# [What is expected]
The copy you produce must repeat each record exactly and contain no pictures.
════════
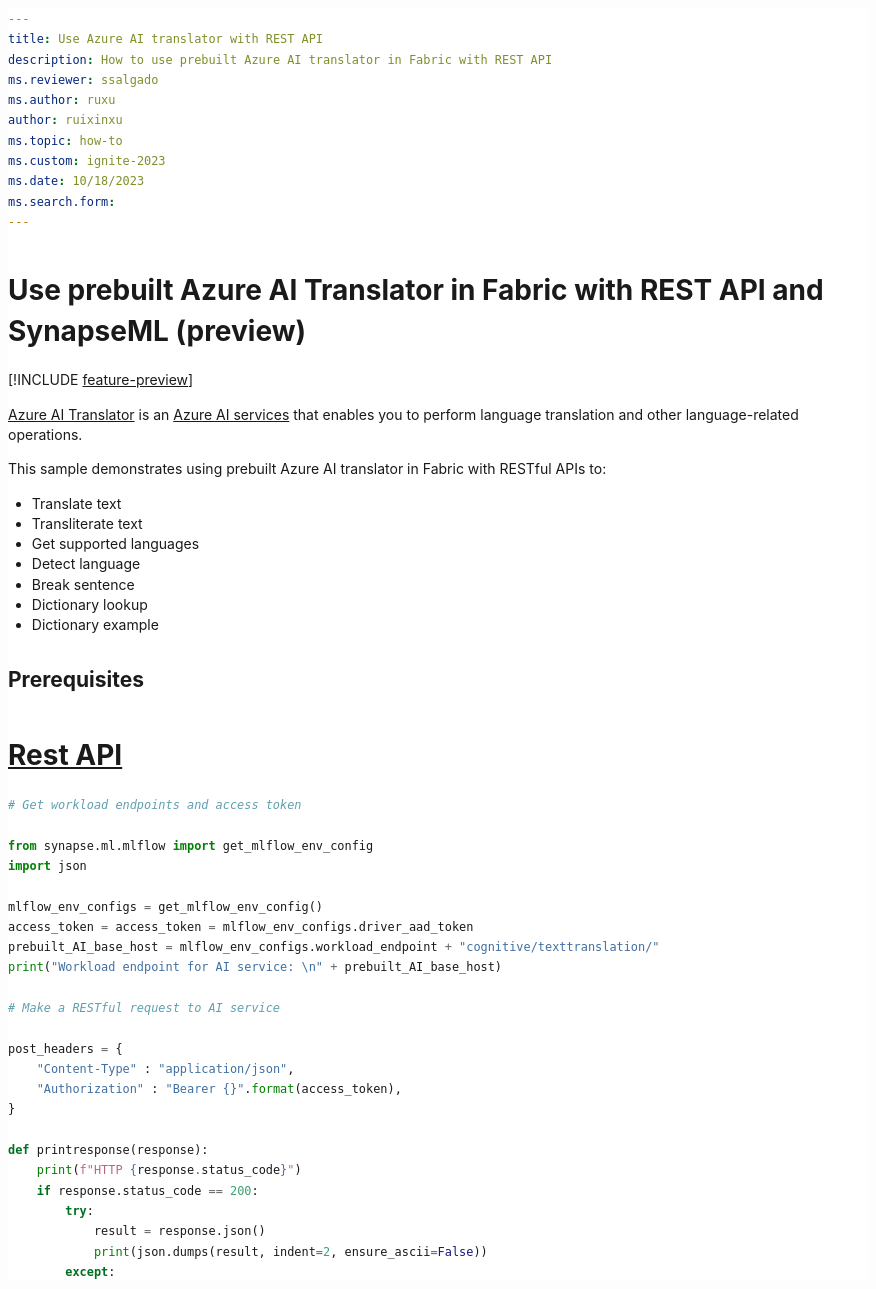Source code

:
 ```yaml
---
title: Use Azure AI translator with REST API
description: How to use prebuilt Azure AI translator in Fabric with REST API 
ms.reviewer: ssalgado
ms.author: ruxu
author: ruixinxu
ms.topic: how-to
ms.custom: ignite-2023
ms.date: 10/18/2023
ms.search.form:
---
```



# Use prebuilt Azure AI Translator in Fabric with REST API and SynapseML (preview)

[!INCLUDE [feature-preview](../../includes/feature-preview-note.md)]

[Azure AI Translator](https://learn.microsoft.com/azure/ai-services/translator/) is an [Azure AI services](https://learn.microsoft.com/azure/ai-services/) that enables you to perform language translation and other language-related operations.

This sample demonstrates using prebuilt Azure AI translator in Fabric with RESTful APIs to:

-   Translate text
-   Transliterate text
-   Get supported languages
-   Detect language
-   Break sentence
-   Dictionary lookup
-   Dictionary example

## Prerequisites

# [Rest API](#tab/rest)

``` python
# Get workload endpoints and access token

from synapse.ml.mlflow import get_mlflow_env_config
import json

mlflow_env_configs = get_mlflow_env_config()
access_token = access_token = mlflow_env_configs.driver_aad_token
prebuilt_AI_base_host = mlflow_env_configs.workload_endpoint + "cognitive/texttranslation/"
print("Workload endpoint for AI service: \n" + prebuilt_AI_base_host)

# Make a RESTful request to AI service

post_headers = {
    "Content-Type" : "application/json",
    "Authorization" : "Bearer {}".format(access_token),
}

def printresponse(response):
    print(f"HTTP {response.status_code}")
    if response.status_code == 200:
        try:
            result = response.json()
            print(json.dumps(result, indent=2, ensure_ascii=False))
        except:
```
════════
# [Exercise answer]
Source code

:
 ```yaml
---
title: Use Azure AI translator with REST API
description: How to use prebuilt Azure AI translator in Fabric with REST API 
ms.reviewer: ssalgado
ms.author: ruxu
author: ruixinxu
ms.topic: how-to
ms.custom: ignite-2023
ms.date: 10/18/2023
ms.search.form:
---
```



# Use prebuilt Azure AI Translator in Fabric with REST API and SynapseML (preview)

[!INCLUDE [feature-preview](../../includes/feature-preview-note.md)]

[Azure AI Translator](https://learn.microsoft.com/azure/ai-services/translator/) is an [Azure AI services](https://learn.microsoft.com/azure/ai-services/) that enables you to perform language translation and other language-related operations.

This sample demonstrates using prebuilt Azure AI translator in Fabric with RESTful APIs to:

-   Translate text
-   Transliterate text
-   Get supported languages
-   Detect language
-   Break sentence
-   Dictionary lookup
-   Dictionary example

## Prerequisites

# [Rest API](#tab/rest)

``` python
# Get workload endpoints and access token

from synapse.ml.mlflow import get_mlflow_env_config
import json

mlflow_env_configs = get_mlflow_env_config()
access_token = access_token = mlflow_env_configs.driver_aad_token
prebuilt_AI_base_host = mlflow_env_configs.workload_endpoint + "cognitive/texttranslation/"
print("Workload endpoint for AI service: \n" + prebuilt_AI_base_host)

# Make a RESTful request to AI service

post_headers = {
    "Content-Type" : "application/json",
    "Authorization" : "Bearer {}".format(access_token),
}

def printresponse(response):
    print(f"HTTP {response.status_code}")
    if response.status_code == 200:
        try:
            result = response.json()
            print(json.dumps(result, indent=2, ensure_ascii=False))
        except:
```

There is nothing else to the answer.